Monday, May 26, 2008

McCain's Confused, Incoherent, and Ignorant Iraq Policy

1. "As we all know, the American people have grown sick and tired of the war in Iraq."

2. "I understand that, of course. I, too, have been made sick at heart by the many mistakes made by civilian and military commanders and the terrible price we have paid for them."

3. "We have new commanders in Iraq,... They are following a counterinsurgency strategy that we should have been following from the beginning, which makes the most effective use of our strength and doesn't strengthen the tactics of our enemy."

McCain criticized Obama and Clinton on their plans to withdraw troops ASAP, saying, 4. "It would strengthen al Qaeda, empower Iran and other hostile powers in the Middle East, unleash a full scale civil war in Iraq that could quite possibly provoke genocide there, and destabilize the entire region as neighboring powers come to the aid of their favored factions."

The above are quotes from a speech McCain delivered on Memorial Day in New Mexico.

These quotes evince the befuddled nature of both the Iraq conflict and John McCain's understanding thereof.

Quote (1) needs no further elucidation.

BRIEF 1: According to the post on McCain's Iraq policy, where and on what occasion did McCain deliver the speech that is quoted?
BRIEF 2: Restate the post on McCain's Iraq policy from "McCain criticized Obama" through "McCain's understanding thereof.", inclusive, swapping "Memorial Day" for "Veterans Day".

DATASET EXCERPTS:
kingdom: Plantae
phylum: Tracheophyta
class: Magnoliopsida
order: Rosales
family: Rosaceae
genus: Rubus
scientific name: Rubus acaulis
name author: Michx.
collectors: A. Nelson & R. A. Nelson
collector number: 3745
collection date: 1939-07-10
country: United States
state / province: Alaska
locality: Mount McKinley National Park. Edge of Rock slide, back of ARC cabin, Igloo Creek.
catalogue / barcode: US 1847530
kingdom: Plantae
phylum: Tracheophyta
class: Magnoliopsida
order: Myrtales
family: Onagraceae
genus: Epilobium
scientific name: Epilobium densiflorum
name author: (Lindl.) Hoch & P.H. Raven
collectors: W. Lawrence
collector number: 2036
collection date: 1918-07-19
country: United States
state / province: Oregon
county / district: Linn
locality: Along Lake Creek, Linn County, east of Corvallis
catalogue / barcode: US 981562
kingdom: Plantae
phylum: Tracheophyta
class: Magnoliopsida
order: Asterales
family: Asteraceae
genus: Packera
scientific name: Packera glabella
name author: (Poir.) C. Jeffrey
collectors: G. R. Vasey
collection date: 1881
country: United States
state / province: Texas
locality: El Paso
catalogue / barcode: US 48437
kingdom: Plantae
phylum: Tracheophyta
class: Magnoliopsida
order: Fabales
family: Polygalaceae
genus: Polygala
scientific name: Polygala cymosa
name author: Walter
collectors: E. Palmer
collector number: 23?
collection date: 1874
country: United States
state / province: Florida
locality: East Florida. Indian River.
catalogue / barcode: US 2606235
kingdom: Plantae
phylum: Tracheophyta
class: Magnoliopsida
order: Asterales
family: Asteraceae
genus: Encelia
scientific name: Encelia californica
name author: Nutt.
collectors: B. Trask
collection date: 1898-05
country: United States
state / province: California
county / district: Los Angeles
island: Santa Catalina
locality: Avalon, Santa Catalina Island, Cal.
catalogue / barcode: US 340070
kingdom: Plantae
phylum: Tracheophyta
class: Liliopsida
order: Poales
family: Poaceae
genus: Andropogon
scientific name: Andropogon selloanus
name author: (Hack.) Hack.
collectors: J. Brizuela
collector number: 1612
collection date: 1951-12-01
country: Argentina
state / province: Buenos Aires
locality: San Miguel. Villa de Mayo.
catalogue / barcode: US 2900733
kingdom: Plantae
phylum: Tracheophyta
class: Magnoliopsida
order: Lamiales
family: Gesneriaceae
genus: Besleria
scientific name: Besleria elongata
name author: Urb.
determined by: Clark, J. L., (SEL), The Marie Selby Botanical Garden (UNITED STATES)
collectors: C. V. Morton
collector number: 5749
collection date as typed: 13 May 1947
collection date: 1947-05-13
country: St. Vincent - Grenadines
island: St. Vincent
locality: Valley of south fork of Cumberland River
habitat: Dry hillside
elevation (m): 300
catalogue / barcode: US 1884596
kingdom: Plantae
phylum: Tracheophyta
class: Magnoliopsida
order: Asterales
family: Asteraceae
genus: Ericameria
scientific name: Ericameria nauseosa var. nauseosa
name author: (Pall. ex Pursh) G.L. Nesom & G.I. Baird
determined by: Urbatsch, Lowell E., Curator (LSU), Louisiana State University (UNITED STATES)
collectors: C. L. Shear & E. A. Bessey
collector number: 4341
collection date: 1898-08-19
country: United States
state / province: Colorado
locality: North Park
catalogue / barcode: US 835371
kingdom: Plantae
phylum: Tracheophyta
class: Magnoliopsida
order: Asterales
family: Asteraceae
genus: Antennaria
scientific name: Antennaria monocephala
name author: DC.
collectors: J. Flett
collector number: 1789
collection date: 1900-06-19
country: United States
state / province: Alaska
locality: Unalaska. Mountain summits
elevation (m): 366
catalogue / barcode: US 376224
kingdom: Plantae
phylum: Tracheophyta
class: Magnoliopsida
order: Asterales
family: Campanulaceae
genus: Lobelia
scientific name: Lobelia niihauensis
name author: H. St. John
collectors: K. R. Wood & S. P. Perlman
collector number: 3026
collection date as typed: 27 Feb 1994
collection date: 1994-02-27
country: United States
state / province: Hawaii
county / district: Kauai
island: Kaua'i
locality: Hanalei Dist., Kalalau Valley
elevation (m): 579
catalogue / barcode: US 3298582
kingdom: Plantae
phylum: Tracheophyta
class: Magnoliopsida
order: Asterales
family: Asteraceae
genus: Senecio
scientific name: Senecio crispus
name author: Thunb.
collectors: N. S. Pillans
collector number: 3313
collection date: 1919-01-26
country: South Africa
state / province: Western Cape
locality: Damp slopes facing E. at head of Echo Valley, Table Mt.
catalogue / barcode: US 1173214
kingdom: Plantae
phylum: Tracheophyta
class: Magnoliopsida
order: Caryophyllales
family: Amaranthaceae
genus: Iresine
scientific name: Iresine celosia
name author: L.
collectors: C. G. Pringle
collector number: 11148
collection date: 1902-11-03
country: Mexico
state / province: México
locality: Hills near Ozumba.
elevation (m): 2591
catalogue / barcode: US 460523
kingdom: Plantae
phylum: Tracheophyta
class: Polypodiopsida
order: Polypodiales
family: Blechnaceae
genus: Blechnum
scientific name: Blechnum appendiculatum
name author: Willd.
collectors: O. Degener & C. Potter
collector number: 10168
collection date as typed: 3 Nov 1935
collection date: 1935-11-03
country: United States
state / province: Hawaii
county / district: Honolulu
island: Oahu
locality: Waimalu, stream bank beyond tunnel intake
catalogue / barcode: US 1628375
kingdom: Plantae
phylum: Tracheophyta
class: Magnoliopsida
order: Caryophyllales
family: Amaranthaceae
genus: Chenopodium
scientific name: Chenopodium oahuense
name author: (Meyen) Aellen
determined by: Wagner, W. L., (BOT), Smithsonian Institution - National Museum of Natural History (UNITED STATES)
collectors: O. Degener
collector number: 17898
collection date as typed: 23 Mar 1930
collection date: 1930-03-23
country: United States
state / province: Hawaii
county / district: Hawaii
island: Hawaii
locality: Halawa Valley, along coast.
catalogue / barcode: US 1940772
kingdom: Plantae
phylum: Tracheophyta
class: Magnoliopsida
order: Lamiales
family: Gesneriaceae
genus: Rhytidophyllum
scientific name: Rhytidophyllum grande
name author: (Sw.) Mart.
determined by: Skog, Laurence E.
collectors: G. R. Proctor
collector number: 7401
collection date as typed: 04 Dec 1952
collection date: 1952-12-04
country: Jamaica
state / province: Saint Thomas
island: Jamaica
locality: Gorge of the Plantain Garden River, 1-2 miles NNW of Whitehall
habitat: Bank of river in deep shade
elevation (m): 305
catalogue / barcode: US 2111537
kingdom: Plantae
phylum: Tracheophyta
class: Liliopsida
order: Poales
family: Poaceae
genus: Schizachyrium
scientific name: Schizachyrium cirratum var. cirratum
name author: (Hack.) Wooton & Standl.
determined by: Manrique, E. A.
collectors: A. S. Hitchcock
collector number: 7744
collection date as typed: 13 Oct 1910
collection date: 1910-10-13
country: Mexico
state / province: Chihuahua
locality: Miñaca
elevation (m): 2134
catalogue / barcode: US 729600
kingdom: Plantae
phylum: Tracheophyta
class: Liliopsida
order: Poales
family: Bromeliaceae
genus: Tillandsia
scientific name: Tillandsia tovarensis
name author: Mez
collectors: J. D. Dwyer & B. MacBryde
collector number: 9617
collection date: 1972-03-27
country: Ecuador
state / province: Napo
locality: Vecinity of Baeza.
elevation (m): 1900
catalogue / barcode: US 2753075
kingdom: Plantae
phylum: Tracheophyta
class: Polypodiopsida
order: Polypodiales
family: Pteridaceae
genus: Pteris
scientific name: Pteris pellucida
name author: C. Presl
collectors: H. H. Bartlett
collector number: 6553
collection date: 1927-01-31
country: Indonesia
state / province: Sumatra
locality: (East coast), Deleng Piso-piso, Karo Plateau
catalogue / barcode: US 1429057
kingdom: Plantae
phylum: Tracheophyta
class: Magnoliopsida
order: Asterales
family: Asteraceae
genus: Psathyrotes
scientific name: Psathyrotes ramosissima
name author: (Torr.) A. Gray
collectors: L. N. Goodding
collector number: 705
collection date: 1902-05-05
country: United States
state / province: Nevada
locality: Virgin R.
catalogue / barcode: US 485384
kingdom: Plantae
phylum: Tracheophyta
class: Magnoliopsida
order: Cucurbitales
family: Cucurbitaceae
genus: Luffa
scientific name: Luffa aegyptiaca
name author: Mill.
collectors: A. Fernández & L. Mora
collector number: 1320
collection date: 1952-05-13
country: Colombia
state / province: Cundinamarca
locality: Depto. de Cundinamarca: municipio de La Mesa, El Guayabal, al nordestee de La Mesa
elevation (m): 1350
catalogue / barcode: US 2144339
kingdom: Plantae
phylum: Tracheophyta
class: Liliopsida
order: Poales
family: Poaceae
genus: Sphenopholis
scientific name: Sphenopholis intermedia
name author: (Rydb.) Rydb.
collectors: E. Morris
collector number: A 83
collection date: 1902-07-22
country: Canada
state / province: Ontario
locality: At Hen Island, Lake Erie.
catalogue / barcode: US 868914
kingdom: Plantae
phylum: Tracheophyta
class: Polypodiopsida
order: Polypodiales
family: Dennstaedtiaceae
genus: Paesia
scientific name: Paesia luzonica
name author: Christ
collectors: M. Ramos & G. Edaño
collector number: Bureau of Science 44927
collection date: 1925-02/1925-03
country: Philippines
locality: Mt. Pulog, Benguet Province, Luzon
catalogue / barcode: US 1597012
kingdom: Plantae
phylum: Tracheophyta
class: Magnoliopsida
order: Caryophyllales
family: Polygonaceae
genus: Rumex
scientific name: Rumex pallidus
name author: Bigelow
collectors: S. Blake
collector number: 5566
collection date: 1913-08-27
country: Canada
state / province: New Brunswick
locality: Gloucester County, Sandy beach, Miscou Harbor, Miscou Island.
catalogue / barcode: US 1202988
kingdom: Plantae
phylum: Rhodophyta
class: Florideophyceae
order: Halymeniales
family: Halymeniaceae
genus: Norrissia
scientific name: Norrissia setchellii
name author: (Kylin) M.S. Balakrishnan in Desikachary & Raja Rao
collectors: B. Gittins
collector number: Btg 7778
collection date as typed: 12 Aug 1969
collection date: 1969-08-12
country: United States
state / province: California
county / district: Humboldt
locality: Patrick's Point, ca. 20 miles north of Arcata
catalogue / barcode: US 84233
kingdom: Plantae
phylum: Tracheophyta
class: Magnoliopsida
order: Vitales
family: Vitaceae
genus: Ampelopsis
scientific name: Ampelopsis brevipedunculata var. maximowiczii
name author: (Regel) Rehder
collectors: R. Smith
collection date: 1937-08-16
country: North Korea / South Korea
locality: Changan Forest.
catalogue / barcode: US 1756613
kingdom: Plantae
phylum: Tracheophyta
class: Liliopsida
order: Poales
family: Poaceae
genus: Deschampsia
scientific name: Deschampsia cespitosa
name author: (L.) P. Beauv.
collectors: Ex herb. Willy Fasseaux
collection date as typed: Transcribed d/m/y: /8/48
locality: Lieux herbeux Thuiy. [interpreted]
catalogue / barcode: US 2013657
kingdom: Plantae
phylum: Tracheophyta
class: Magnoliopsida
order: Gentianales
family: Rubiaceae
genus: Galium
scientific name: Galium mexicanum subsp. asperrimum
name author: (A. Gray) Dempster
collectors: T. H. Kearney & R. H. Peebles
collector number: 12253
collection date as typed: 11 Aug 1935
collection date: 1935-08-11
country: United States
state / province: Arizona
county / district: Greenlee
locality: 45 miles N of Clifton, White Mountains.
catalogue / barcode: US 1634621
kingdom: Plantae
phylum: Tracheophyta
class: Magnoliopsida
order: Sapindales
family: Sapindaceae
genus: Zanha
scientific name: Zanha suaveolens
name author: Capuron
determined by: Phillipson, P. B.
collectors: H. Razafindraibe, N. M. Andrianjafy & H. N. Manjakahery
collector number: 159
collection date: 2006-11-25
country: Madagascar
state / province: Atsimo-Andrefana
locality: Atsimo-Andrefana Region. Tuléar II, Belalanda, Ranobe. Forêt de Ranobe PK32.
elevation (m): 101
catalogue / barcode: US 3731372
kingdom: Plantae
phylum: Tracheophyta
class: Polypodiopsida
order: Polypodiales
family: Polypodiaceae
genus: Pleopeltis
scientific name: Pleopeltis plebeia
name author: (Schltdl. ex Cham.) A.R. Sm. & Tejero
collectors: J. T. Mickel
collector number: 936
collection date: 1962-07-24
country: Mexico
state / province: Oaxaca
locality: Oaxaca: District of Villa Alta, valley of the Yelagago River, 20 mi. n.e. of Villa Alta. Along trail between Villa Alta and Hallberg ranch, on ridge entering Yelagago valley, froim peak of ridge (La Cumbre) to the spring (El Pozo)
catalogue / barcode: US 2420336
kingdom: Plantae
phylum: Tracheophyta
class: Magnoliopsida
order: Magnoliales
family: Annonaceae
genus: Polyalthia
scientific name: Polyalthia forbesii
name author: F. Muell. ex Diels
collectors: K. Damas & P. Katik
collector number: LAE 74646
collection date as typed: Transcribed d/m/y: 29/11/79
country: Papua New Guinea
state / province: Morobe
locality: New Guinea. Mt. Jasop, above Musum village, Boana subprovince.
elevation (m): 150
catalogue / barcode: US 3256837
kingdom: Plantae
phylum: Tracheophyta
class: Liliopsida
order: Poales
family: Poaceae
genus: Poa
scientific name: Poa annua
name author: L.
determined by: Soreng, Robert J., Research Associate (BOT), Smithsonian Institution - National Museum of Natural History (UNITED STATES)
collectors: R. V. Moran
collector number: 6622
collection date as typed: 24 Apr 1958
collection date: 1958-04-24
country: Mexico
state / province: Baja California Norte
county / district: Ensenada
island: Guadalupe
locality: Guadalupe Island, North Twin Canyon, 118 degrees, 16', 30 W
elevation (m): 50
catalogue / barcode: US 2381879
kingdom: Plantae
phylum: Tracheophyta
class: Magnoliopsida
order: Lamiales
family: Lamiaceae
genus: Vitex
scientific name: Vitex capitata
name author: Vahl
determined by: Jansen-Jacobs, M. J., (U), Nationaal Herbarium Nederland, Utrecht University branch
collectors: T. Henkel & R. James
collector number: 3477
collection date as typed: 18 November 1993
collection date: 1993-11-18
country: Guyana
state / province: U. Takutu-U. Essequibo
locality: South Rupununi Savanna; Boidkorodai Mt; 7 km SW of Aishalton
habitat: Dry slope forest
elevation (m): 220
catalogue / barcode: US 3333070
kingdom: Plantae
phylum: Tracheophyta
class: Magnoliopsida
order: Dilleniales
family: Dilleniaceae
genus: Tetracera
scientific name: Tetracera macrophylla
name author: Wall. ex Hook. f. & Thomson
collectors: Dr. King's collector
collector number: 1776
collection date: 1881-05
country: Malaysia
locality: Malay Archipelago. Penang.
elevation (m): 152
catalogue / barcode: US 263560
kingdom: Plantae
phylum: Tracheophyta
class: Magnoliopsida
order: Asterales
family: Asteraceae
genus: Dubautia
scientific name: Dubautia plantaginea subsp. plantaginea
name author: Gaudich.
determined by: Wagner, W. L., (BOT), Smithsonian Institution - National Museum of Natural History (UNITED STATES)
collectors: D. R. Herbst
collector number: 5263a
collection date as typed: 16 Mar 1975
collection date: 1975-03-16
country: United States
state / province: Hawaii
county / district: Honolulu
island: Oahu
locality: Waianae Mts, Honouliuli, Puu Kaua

WRITTEN SOLUTION 1: In New Mexico, on Memorial Day.

WRITTEN SOLUTION 2:
McCain criticized Obama and Clinton on their plans to withdraw troops ASAP, saying, 4. "It would strengthen al Qaeda, empower Iran and other hostile powers in the Middle East, unleash a full scale civil war in Iraq that could quite possibly provoke genocide there, and destabilize the entire region as neighboring powers come to the aid of their favored factions."

The above are quotes from a speech McCain delivered on Veterans Day in New Mexico.

These quotes evince the befuddled nature of both the Iraq conflict and John McCain's understanding thereof.